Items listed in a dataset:
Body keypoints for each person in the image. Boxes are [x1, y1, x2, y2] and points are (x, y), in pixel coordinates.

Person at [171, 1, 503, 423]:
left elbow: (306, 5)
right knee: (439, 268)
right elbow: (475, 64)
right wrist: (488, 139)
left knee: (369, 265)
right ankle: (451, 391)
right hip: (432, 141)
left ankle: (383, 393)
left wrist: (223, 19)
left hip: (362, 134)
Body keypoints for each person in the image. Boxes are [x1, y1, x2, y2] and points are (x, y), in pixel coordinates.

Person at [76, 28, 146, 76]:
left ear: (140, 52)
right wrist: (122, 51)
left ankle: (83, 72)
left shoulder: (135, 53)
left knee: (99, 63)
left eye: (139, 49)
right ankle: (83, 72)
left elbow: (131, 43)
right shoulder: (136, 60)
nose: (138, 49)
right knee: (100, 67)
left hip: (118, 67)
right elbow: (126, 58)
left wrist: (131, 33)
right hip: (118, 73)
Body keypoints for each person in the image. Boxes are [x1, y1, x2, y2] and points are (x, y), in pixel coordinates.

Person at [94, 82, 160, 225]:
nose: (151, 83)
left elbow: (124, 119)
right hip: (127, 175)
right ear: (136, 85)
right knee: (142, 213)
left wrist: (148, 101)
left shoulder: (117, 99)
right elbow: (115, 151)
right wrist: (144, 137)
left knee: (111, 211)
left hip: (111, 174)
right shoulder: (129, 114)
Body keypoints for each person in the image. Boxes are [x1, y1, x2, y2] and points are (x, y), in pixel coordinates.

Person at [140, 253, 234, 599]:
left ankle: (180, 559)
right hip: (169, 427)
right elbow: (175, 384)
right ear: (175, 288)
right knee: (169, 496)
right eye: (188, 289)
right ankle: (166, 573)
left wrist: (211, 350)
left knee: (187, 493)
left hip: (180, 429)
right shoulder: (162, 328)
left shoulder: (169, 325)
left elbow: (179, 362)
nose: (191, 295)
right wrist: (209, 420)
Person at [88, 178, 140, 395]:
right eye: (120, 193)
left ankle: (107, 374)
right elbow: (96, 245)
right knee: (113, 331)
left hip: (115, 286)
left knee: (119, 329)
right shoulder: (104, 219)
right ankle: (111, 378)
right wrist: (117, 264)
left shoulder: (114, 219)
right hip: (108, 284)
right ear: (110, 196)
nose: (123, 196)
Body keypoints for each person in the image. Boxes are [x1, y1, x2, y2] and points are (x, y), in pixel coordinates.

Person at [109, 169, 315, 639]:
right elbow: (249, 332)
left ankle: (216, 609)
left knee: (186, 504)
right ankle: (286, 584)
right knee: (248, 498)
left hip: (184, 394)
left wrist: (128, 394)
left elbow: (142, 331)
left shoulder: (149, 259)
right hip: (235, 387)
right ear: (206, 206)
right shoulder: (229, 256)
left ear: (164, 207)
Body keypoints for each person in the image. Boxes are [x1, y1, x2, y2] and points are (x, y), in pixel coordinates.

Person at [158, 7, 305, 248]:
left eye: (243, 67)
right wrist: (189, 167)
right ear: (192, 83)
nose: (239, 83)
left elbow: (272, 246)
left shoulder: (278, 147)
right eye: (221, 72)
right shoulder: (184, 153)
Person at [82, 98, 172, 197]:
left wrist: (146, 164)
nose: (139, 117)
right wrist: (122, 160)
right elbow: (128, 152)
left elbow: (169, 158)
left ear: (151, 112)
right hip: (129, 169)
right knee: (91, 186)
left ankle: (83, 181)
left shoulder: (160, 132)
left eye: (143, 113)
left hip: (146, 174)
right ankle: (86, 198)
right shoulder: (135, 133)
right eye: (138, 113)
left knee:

● **EXERCISE DESCRIPTION**
Your answer must be an exact transcription of all the data above.

● **RESPONSE TO THE EXERCISE**
Body keypoints for each person in the image. Boxes are [x1, y1, x2, y2] and points are (x, y), in pixel coordinates.

Person at [171, 1, 503, 423]:
left elbow: (306, 5)
right knee: (439, 268)
right elbow: (475, 64)
right wrist: (488, 139)
left knee: (369, 265)
right ankle: (451, 391)
right hip: (432, 141)
left ankle: (383, 393)
left wrist: (223, 19)
left hip: (362, 134)
Body keypoints for each person in the image. Boxes are [x1, y1, x2, y2] and points are (x, y), in pixel coordinates.

Person at [76, 28, 146, 76]:
left ear: (140, 52)
right wrist: (122, 51)
left ankle: (83, 72)
left shoulder: (135, 53)
left knee: (99, 63)
left eye: (139, 49)
right ankle: (83, 72)
left elbow: (131, 43)
right shoulder: (136, 60)
nose: (138, 49)
right knee: (100, 67)
left hip: (118, 67)
right elbow: (126, 58)
left wrist: (131, 33)
right hip: (118, 73)
Body keypoints for each person in the image. Boxes are [x1, y1, x2, y2] and points are (x, y), in pixel coordinates.

Person at [94, 82, 160, 225]:
nose: (151, 83)
left elbow: (124, 119)
right hip: (127, 175)
right ear: (136, 85)
right knee: (142, 213)
left wrist: (148, 101)
left shoulder: (117, 99)
right elbow: (115, 151)
right wrist: (144, 137)
left knee: (111, 211)
left hip: (111, 174)
right shoulder: (129, 114)
Body keypoints for each person in the image. Boxes are [x1, y1, x2, y2] and points are (x, y), in pixel coordinates.

Person at [140, 253, 234, 599]:
left ankle: (180, 559)
right hip: (169, 427)
right elbow: (175, 384)
right ear: (175, 288)
right knee: (169, 496)
right eye: (188, 289)
right ankle: (166, 573)
left wrist: (211, 350)
left knee: (187, 493)
left hip: (180, 429)
right shoulder: (162, 328)
left shoulder: (169, 325)
left elbow: (179, 362)
nose: (191, 295)
right wrist: (209, 420)
Person at [88, 178, 140, 395]:
right eye: (120, 193)
left ankle: (107, 374)
right elbow: (96, 245)
right knee: (113, 331)
left hip: (115, 286)
left knee: (119, 329)
right shoulder: (104, 219)
right ankle: (111, 378)
right wrist: (117, 264)
left shoulder: (114, 219)
right hip: (108, 284)
right ear: (110, 196)
nose: (123, 196)
Body keypoints for each person in the image. Boxes are [x1, y1, x2, y2] and points are (x, y), in pixel coordinates.

Person at [109, 169, 315, 639]:
right elbow: (249, 332)
left ankle: (216, 609)
left knee: (186, 504)
right ankle: (286, 584)
right knee: (248, 498)
left hip: (184, 394)
left wrist: (128, 394)
left elbow: (142, 331)
left shoulder: (149, 259)
right hip: (235, 387)
right ear: (206, 206)
right shoulder: (229, 256)
left ear: (164, 207)
Body keypoints for each person in the image. Boxes are [x1, y1, x2, y2] and points are (x, y), in pixel coordinates.

Person at [158, 7, 305, 248]:
left eye: (243, 67)
right wrist: (189, 167)
right ear: (192, 83)
nose: (239, 83)
left elbow: (272, 246)
left shoulder: (278, 147)
right eye: (221, 72)
right shoulder: (184, 153)
Person at [82, 98, 172, 197]:
left wrist: (146, 164)
nose: (139, 117)
right wrist: (122, 160)
right elbow: (128, 152)
left elbow: (169, 158)
left ear: (151, 112)
right hip: (129, 169)
right knee: (91, 186)
left ankle: (83, 181)
left shoulder: (160, 132)
left eye: (143, 113)
left hip: (146, 174)
right ankle: (86, 198)
right shoulder: (135, 133)
right eye: (138, 113)
left knee:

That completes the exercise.